Task statement ::
Repeat the data exactly. Pictures are not part of the copy.
---
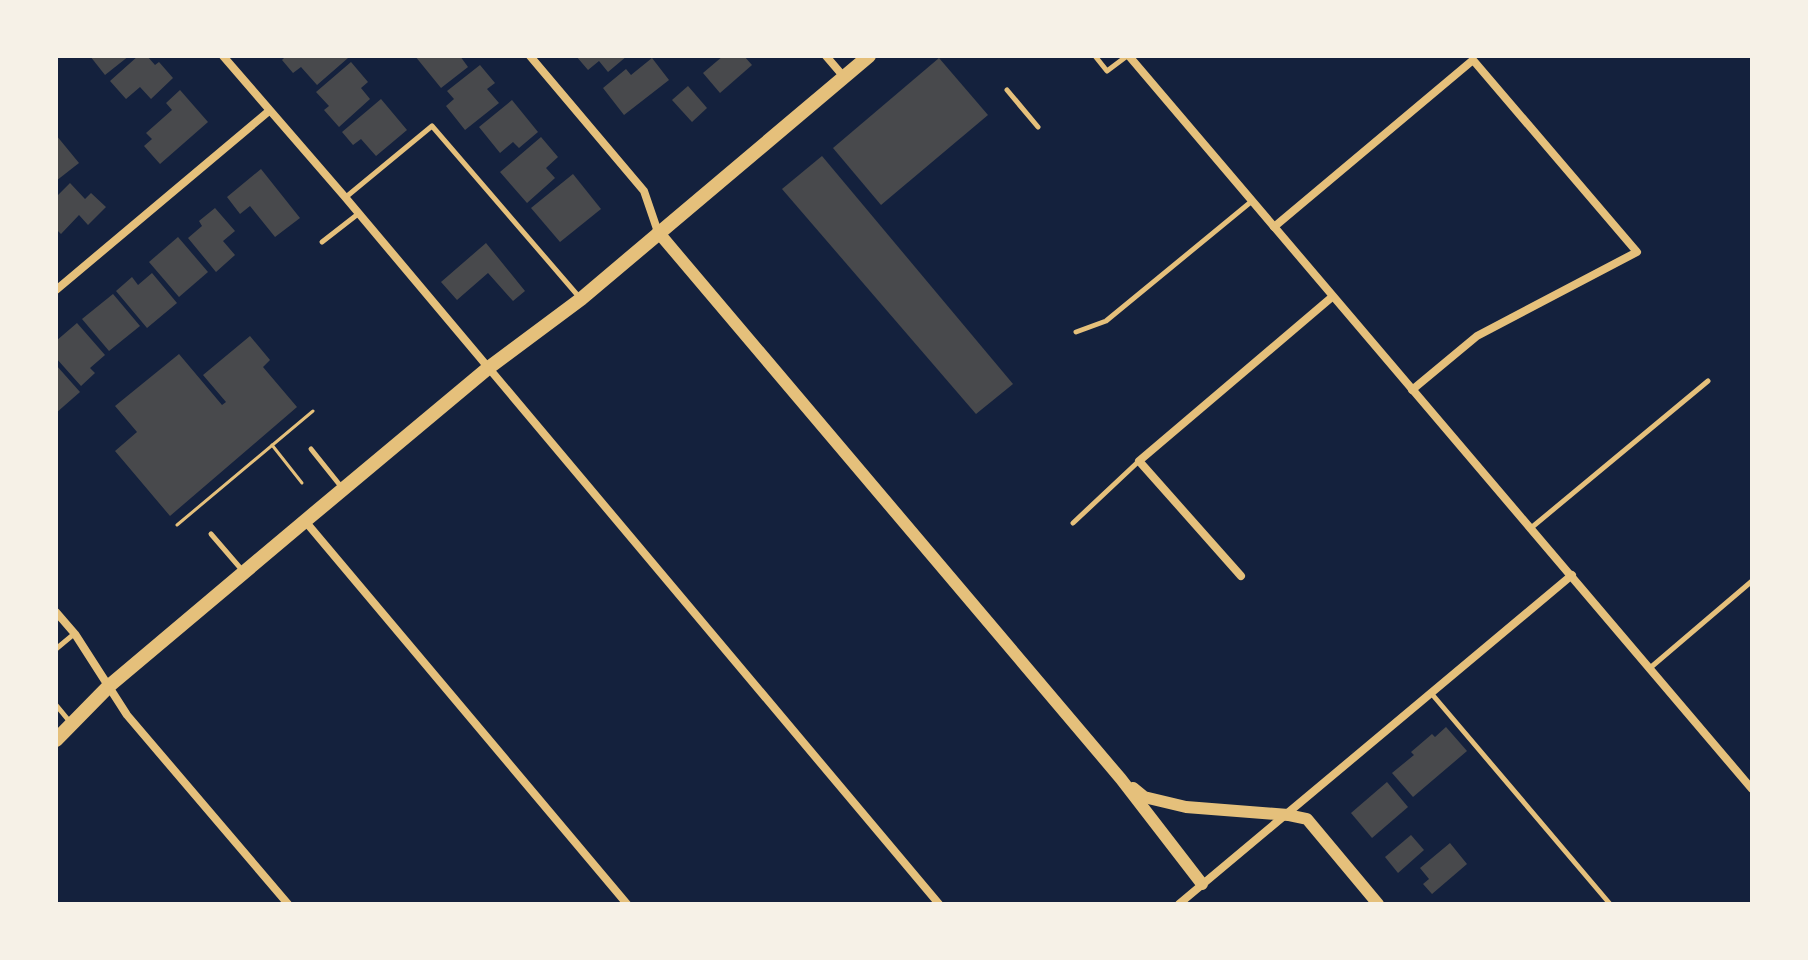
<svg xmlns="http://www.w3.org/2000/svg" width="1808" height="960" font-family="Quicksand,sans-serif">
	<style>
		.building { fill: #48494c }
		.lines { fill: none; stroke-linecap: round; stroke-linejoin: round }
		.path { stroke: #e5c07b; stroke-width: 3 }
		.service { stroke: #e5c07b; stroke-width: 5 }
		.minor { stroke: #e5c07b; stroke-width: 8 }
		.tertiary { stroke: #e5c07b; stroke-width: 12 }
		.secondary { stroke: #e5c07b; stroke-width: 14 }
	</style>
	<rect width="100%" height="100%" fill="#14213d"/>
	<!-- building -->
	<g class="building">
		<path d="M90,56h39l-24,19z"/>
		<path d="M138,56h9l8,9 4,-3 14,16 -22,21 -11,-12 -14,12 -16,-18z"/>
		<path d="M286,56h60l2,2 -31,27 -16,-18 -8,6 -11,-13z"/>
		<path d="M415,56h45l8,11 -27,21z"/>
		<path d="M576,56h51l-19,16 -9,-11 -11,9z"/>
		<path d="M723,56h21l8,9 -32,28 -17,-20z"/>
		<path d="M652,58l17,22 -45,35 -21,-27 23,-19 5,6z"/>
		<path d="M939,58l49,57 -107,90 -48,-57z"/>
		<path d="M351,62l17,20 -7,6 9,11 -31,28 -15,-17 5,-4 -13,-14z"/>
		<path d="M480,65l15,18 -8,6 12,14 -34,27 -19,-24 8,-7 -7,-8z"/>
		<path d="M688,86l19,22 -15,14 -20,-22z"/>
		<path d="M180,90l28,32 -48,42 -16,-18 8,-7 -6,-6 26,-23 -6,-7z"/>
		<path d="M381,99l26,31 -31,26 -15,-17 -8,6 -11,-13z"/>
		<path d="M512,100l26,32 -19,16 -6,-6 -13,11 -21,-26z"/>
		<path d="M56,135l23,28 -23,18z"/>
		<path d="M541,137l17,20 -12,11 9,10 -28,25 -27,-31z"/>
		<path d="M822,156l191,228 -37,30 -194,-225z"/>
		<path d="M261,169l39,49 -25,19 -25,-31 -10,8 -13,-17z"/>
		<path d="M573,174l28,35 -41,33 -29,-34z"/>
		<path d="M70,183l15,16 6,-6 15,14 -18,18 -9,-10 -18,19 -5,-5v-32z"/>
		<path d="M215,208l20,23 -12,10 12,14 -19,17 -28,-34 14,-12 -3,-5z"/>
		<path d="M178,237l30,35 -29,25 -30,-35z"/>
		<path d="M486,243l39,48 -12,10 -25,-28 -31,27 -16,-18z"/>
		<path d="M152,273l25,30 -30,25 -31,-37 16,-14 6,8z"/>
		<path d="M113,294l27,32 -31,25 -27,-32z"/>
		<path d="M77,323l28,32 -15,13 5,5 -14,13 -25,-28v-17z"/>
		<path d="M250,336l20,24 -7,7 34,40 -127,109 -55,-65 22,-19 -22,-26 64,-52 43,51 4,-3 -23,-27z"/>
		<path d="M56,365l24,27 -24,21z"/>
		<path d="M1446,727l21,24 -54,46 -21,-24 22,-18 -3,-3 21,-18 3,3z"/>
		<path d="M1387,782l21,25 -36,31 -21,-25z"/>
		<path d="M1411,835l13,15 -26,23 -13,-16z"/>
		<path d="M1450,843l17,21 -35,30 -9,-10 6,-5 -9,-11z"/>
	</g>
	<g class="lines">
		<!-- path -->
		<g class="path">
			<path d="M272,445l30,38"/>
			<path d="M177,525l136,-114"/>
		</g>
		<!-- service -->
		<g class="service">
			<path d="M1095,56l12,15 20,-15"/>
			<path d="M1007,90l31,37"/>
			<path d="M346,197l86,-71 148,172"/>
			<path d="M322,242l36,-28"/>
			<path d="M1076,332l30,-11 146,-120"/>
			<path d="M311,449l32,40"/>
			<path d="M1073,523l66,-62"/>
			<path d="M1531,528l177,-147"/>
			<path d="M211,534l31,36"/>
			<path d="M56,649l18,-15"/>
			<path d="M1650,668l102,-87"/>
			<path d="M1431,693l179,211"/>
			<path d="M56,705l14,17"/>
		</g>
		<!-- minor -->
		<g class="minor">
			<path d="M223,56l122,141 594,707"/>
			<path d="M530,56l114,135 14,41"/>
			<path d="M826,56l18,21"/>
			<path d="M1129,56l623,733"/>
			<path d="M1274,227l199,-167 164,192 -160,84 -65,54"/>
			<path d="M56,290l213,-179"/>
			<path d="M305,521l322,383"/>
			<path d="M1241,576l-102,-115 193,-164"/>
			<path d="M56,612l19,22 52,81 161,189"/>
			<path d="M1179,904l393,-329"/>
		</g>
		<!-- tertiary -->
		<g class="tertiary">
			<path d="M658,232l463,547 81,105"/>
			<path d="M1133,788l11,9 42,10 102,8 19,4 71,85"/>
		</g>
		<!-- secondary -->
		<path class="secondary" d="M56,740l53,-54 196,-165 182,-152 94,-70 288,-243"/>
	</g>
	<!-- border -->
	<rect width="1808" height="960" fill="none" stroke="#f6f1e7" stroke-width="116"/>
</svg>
---
Result of this exercise ::
<svg xmlns="http://www.w3.org/2000/svg" width="1808" height="960" font-family="Quicksand,sans-serif">
	<style>
		.building { fill: #48494c }
		.lines { fill: none; stroke-linecap: round; stroke-linejoin: round }
		.path { stroke: #e5c07b; stroke-width: 3 }
		.service { stroke: #e5c07b; stroke-width: 5 }
		.minor { stroke: #e5c07b; stroke-width: 8 }
		.tertiary { stroke: #e5c07b; stroke-width: 12 }
		.secondary { stroke: #e5c07b; stroke-width: 14 }
	</style>
	<rect width="100%" height="100%" fill="#14213d"/>
	<!-- building -->
	<g class="building">
		<path d="M90,56h39l-24,19z"/>
		<path d="M138,56h9l8,9 4,-3 14,16 -22,21 -11,-12 -14,12 -16,-18z"/>
		<path d="M286,56h60l2,2 -31,27 -16,-18 -8,6 -11,-13z"/>
		<path d="M415,56h45l8,11 -27,21z"/>
		<path d="M576,56h51l-19,16 -9,-11 -11,9z"/>
		<path d="M723,56h21l8,9 -32,28 -17,-20z"/>
		<path d="M652,58l17,22 -45,35 -21,-27 23,-19 5,6z"/>
		<path d="M939,58l49,57 -107,90 -48,-57z"/>
		<path d="M351,62l17,20 -7,6 9,11 -31,28 -15,-17 5,-4 -13,-14z"/>
		<path d="M480,65l15,18 -8,6 12,14 -34,27 -19,-24 8,-7 -7,-8z"/>
		<path d="M688,86l19,22 -15,14 -20,-22z"/>
		<path d="M180,90l28,32 -48,42 -16,-18 8,-7 -6,-6 26,-23 -6,-7z"/>
		<path d="M381,99l26,31 -31,26 -15,-17 -8,6 -11,-13z"/>
		<path d="M512,100l26,32 -19,16 -6,-6 -13,11 -21,-26z"/>
		<path d="M56,135l23,28 -23,18z"/>
		<path d="M541,137l17,20 -12,11 9,10 -28,25 -27,-31z"/>
		<path d="M822,156l191,228 -37,30 -194,-225z"/>
		<path d="M261,169l39,49 -25,19 -25,-31 -10,8 -13,-17z"/>
		<path d="M573,174l28,35 -41,33 -29,-34z"/>
		<path d="M70,183l15,16 6,-6 15,14 -18,18 -9,-10 -18,19 -5,-5v-32z"/>
		<path d="M215,208l20,23 -12,10 12,14 -19,17 -28,-34 14,-12 -3,-5z"/>
		<path d="M178,237l30,35 -29,25 -30,-35z"/>
		<path d="M486,243l39,48 -12,10 -25,-28 -31,27 -16,-18z"/>
		<path d="M152,273l25,30 -30,25 -31,-37 16,-14 6,8z"/>
		<path d="M113,294l27,32 -31,25 -27,-32z"/>
		<path d="M77,323l28,32 -15,13 5,5 -14,13 -25,-28v-17z"/>
		<path d="M250,336l20,24 -7,7 34,40 -127,109 -55,-65 22,-19 -22,-26 64,-52 43,51 4,-3 -23,-27z"/>
		<path d="M56,365l24,27 -24,21z"/>
		<path d="M1446,727l21,24 -54,46 -21,-24 22,-18 -3,-3 21,-18 3,3z"/>
		<path d="M1387,782l21,25 -36,31 -21,-25z"/>
		<path d="M1411,835l13,15 -26,23 -13,-16z"/>
		<path d="M1450,843l17,21 -35,30 -9,-10 6,-5 -9,-11z"/>
	</g>
	<g class="lines">
		<!-- path -->
		<g class="path">
			<path d="M272,445l30,38"/>
			<path d="M177,525l136,-114"/>
		</g>
		<!-- service -->
		<g class="service">
			<path d="M1095,56l12,15 20,-15"/>
			<path d="M1007,90l31,37"/>
			<path d="M346,197l86,-71 148,172"/>
			<path d="M322,242l36,-28"/>
			<path d="M1076,332l30,-11 146,-120"/>
			<path d="M311,449l32,40"/>
			<path d="M1073,523l66,-62"/>
			<path d="M1531,528l177,-147"/>
			<path d="M211,534l31,36"/>
			<path d="M56,649l18,-15"/>
			<path d="M1650,668l102,-87"/>
			<path d="M1431,693l179,211"/>
			<path d="M56,705l14,17"/>
		</g>
		<!-- minor -->
		<g class="minor">
			<path d="M223,56l122,141 594,707"/>
			<path d="M530,56l114,135 14,41"/>
			<path d="M826,56l18,21"/>
			<path d="M1129,56l623,733"/>
			<path d="M1274,227l199,-167 164,192 -160,84 -65,54"/>
			<path d="M56,290l213,-179"/>
			<path d="M305,521l322,383"/>
			<path d="M1241,576l-102,-115 193,-164"/>
			<path d="M56,612l19,22 52,81 161,189"/>
			<path d="M1179,904l393,-329"/>
		</g>
		<!-- tertiary -->
		<g class="tertiary">
			<path d="M658,232l463,547 81,105"/>
			<path d="M1133,788l11,9 42,10 102,8 19,4 71,85"/>
		</g>
		<!-- secondary -->
		<path class="secondary" d="M56,740l53,-54 196,-165 182,-152 94,-70 288,-243"/>
	</g>
	<!-- border -->
	<rect width="1808" height="960" fill="none" stroke="#f6f1e7" stroke-width="116"/>
</svg>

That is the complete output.